Stanford’s graduate school of education formally dropped GRE requirements in 2025 and replaced them with a structured portfolio submission and a faculty-reviewed research statement. Their application volume dropped 14 percent in the first year, which the admissions office framed as “right-sizing toward a more qualified applicant pool.” The applicants who self-selected out were disproportionately the ones who had been applying broadly on the basis of credential scores rather than genuine fit with specific faculty research programs. That’s probably a good outcome, but it required accepting a short-term enrollment decline that most programs with revenue pressure cannot tolerate.

The deeper question that professional credentialing bodies are avoiding is: what should a credential certify in a world where AI is a permanent part of professional practice? The old answer — you can do the work without AI assistance — is increasingly anachronistic. The new answer — you can oversee and judge AI-assisted work appropriately — requires a completely different assessment design. Nobody is building that assessment design at scale, because it requires agreement about what “appropriate oversight” looks like, and that agreement requires facing directly the question of how much AI should be doing in professional practice, which is politically and commercially contentious.
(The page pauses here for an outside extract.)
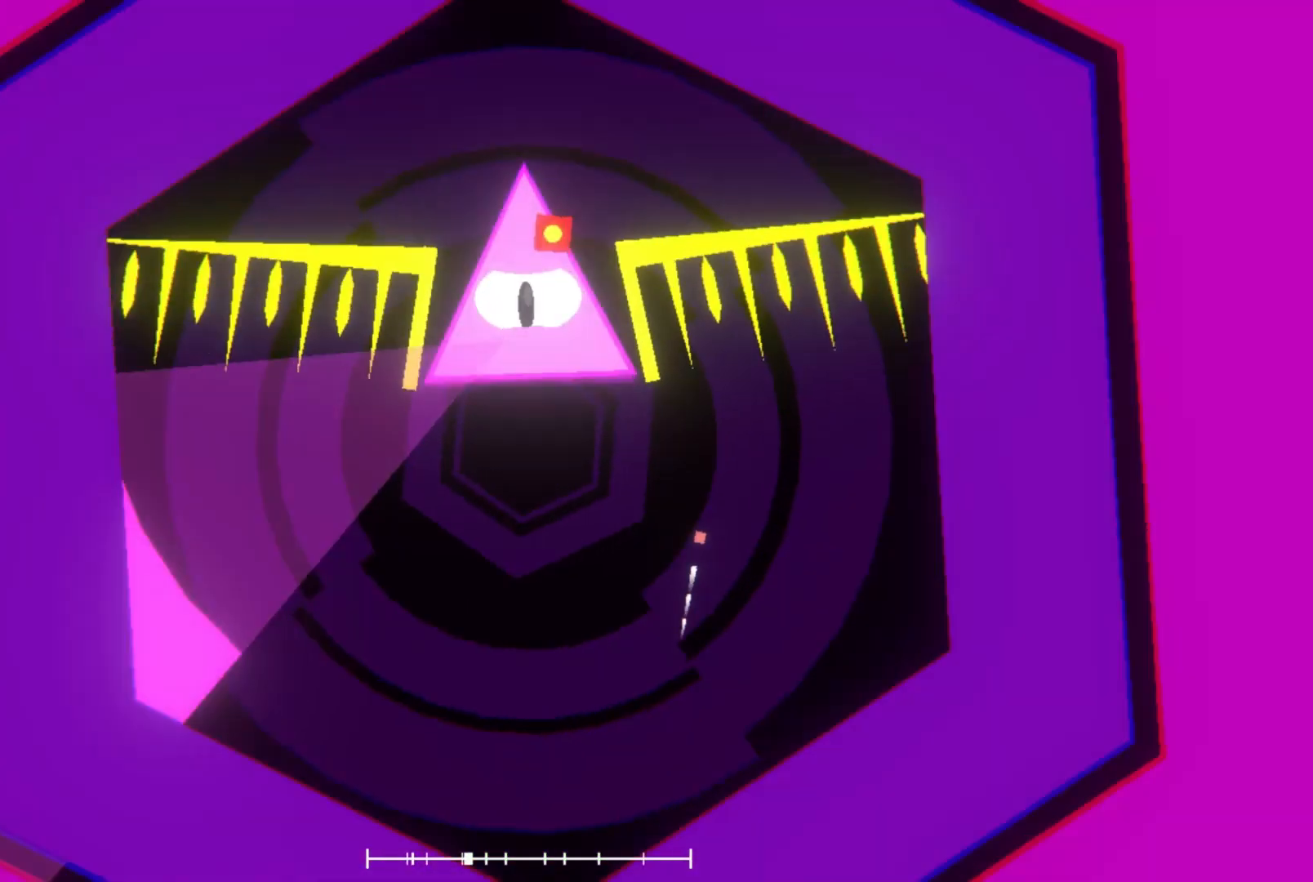
{"dt_ms": 500, "buttons": [], "left_stick": "center", "events": [[233, "left_stick", "up"], [500, "left_stick", "center"]]}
The credential in 2027 is in a peculiar state. It is legally and institutionally more powerful than it has ever been, because the enforcement mechanisms are mature and the supply restriction is effective. It is empirically less meaningful than it has ever been, because the knowledge component it certifies is increasingly AI-replicable. This combination produces a system where the credential is a prerequisite to enter the market, the market involves substantial AI assistance in doing the credentialed work, and the credential itself says nothing about how well the holder can navigate the AI-augmented version of the profession.

That gap will close eventually. It will close badly or it will close well, and which outcome we get depends on whether the credentialing bodies choose to lead the redesign or wait until a sufficiently damaging failure forces it upon them. History suggests they will wait. History usually finds a way to surprise you.